# Lunkers love nightcrawlers



## Snakecharmer (Apr 9, 2008)

My brother bought the book of that title in the 70's. Short summary, we now use #8 aberdeen hooks hooking the crawler once though the nose when we're still fishing for smallies and walleye's. Never had a problem with hooking fish ever with that tiny hook - it looks like a perch hook...The first year using it he caught a 5 1/2 smallie in Parry Sound Canada...Anybody out there use this stretgy or how do you fish crawlers?


----------



## jmenchhofer (Jan 12, 2007)

I've caught a bunch of largemouth fishing ponds using a #6 or #8 aberdeen hook with a 1/16 oz. worm weight and hooking the worm through the nose, just as you said. It's pretty effective this time of year, before the weeds get going. We also used to sometimes replace the worm weight with a split shot a foot or so in front of the hook and inflate the work with a worm blower to keep it floating above the bottom. I've also caught a few creek smallies in the fall using this technique.


----------



## Smallmouth Crazy (Apr 4, 2006)

I used to have access to a pond in southern Ohio(family member sold the property ) but my son used to kill the LM in there on crawlers, couple years back he caught a LM 3+lbs on a crawler, he was as excited as he could be..me to for that matter


----------



## Blue Pike (Apr 24, 2004)

Yep, Charmer. Like your brother I bought a copy of Lunkers Love Nightcrawlers back in the 70&#8217;s.

To this day, some 30+ years later I still use the Mustad Aberdeen #3261 Bronze hooks and 4 to 6 pound test line for fishing crawlers using this system of fishing.
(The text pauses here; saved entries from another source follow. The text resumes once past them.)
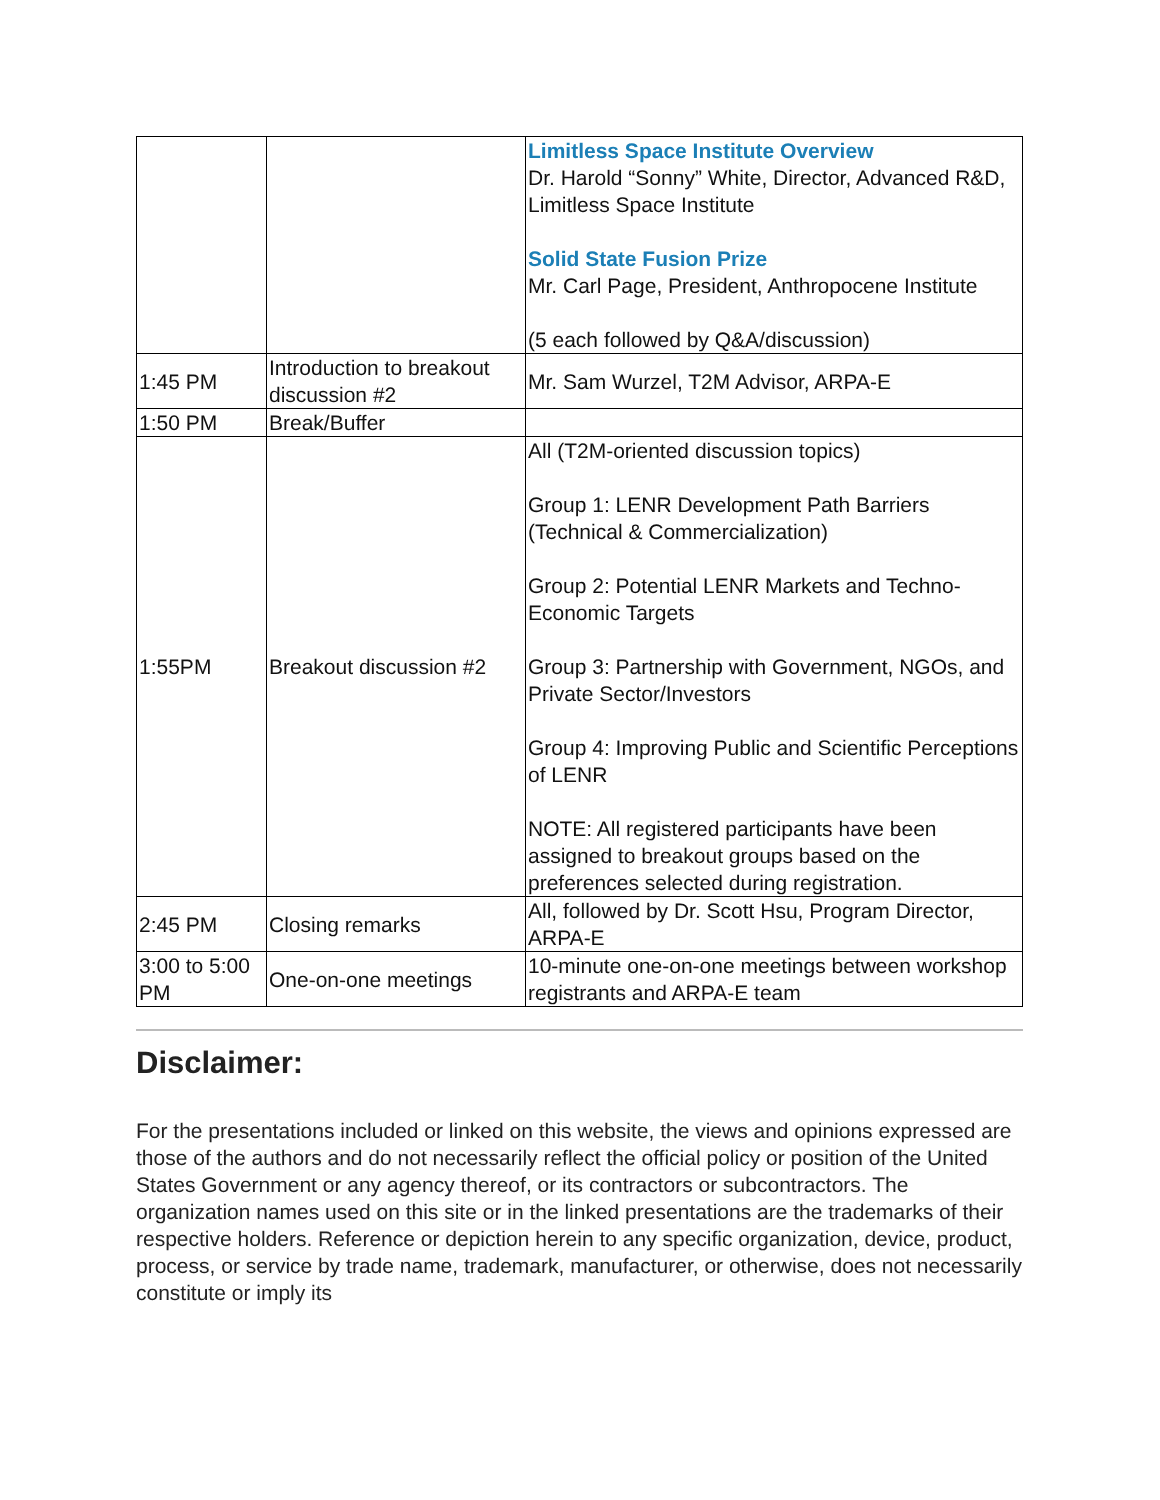| | | Limitless Space Institute Overview Dr. Harold “Sonny” White, Director, Advanced R&D, Limitless Space Institute Solid State Fusion Prize Mr. Carl Page, President, Anthropocene Institute (5 each followed by Q&A/discussion) |
| 1:45 PM | Introduction to breakout discussion #2 | Mr. Sam Wurzel, T2M Advisor, ARPA-E |
| 1:50 PM | Break/Buffer | |
| 1:55PM | Breakout discussion #2 | All (T2M-oriented discussion topics) Group 1: LENR Development Path Barriers (Technical & Commercialization) Group 2: Potential LENR Markets and Techno-Economic Targets Group 3: Partnership with Government, NGOs, and Private Sector/Investors Group 4: Improving Public and Scientific Perceptions of LENR NOTE: All registered participants have been assigned to breakout groups based on the preferences selected during registration. |
| 2:45 PM | Closing remarks | All, followed by Dr. Scott Hsu, Program Director, ARPA-E |
| 3:00 to 5:00 PM | One-on-one meetings | 10-minute one-on-one meetings between workshop registrants and ARPA-E team |
Disclaimer:
For the presentations included or linked on this website, the views and opinions expressed are those of the authors and do not necessarily reflect the official policy or position of the United States Government or any agency thereof, or its contractors or subcontractors. The organization names used on this site or in the linked presentations are the trademarks of their respective holders. Reference or depiction herein to any specific organization, device, product, process, or service by trade name, trademark, manufacturer, or otherwise, does not necessarily constitute or imply its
But what really made that $2.95 book with the jumping bass on the cover worth every penny I spent for it back in 1974. 
Chapter 19, Structure is where the fish are.
That one chapter in that $3 book got me into fishing places that I never would have fished, drop offs, weed lines, humps and bumps, points and so on. That chapter in that book sent me on a never ending quest to learn as much as possible about fishing, 

It&#8217;s been a fun ride.


----------



## Snakecharmer (Apr 9, 2008)

My brother was not much of a reader back then. That book "Lunkers love Nightcrawler" may have been the first book he read for fun. Well he devoured that and many fishing magazines and before we knew it, He went to BGSU, got an accounting degree , later a masters, and it currently teaching college in S.C.. All because of a love of fishing got him to read for pleasure and knowledge...His son didn't fall far from the tree and in now at Hocking Tech majoring in wildlife mgmt.He's suppose to be working with ODNR this summer...

I'm going to dust off that book and give it a quick re-read...I had forgotten about some of the other lessons in there...


----------



## WPM (Jun 9, 2006)

What a great book! We loved it back in the 70's
(Some of it is a BIT over-the-top. We used to chuckle over the intro chapter where the author takes a rookie fishing - imagining what it would be like to have the expert tossing your bait over the side and snapping your knots with two fingers.)
Seriously, though, tons of good info (where would we be without structure fishing?) Have you tried _back-trolling _with nightcrawler secrets? I dusted _that_ off a couple years ago at Highlandtown and got 4 or 5 LMs in the middle of a sunny day.
Let's see, I've got a supply of walking sinkers, now where did I put that "worm blower"?
NDG


----------